-- begin Selected passage --

Figure 6.16: Filtering source data.
There may be times when, rather than extracting data from a source, this data must be automatically generated. OWB has this capability, and it can automatically create:
In Figure 6.16, we can see the system date being used to set the date for our order. This was achieved by dragging the Data Generator icon onto the Mapping Editor and then selecting the item required and attaching it to the fact table.
So far in this chapter, we have barely touched the surface on the types of transformations and mappings that are possible with Oracle Warehouse Builder. We have kept these examples simple, but in a real warehouse they would be connected together. We started to show this in Figures 6.14 and 6.16, where the expression was being used as input to another stage in the loading process.
Once the design is complete, or while it is being developed, it must be validated before Oracle Warehouse Builder can create all the components needed to build, load, and manage our data warehouse. You can validate each component individually or validate the entire project. It's probably easier to resolve problems if you validate each component as it is defined.

-- end Selected passage --
-- begin Supplied records --

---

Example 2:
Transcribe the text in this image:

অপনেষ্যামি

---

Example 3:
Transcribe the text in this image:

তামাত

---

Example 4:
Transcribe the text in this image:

-- end Supplied records --

Tasks to carry out:
1 > Summarize the Oracle Warehouse Builder passage in two sentences.
2 > Continue the Oracle Warehouse Builder passage from its final sentence.

Responses to the exercise:
1 > Oracle Warehouse Builder can generate data automatically rather than extracting it from a source, as in Figure 6.16, where the system date sets the order date after the Data Generator icon is dragged onto the Mapping Editor and the required item is attached to the fact table. The passage's transformation and mapping examples are kept simple, though in a real warehouse they would be connected together, and the design must be validated, either one component at a time or as a whole project, before the tool can create the components that build, load, and manage the warehouse.

2 >
To validate any component simply select Validate from the list of menu options. In Figure 6.17, we see that when we validated our key lookup, there was a problem with the column we are comparing against not being unique. We can now fix this problem by making the column PRODUCT_CD in the PRODUCT table unique; then this module will validate without errors.
Figure 6.17: Validating the design.
While the design is being validated, Oracle Warehouse Builder displays its progress, as shown in Figure 6.18. This is extremely useful when you are validating the entire design. It actually has quite a lot of work to do, and it's nice to see how it is progressing; otherwise, you might think that the validation process has stalled.
Figure 6.18: Validation progress.
With our design validated, we are now ready to ask Oracle Warehouse Builder to generate our design. From the Warehouse Module Editor, shown in Figure 6.7, we can generate each component individually by selecting Module and then Generate. OWB will ask if we want to create some scripts it is capable of generating:
SQL for creating the database
PL/SQL for executing within the database
Procedures for loading the data
SQL*Loader files for working with our flat files
TCL for Oracle Enterprise Manager
In Figure 6.19 we can see the various components that OWB generates for us. There are the schema objects, such as our PRODUCT table. By clicking on the button View Code, we can see the table definition; alternatively, we can click on Save as File so we can implement it later. If we decide that we want to do it now, then click on the Deploy button, OWB will ask us into which database this is to be created and then it will create it there.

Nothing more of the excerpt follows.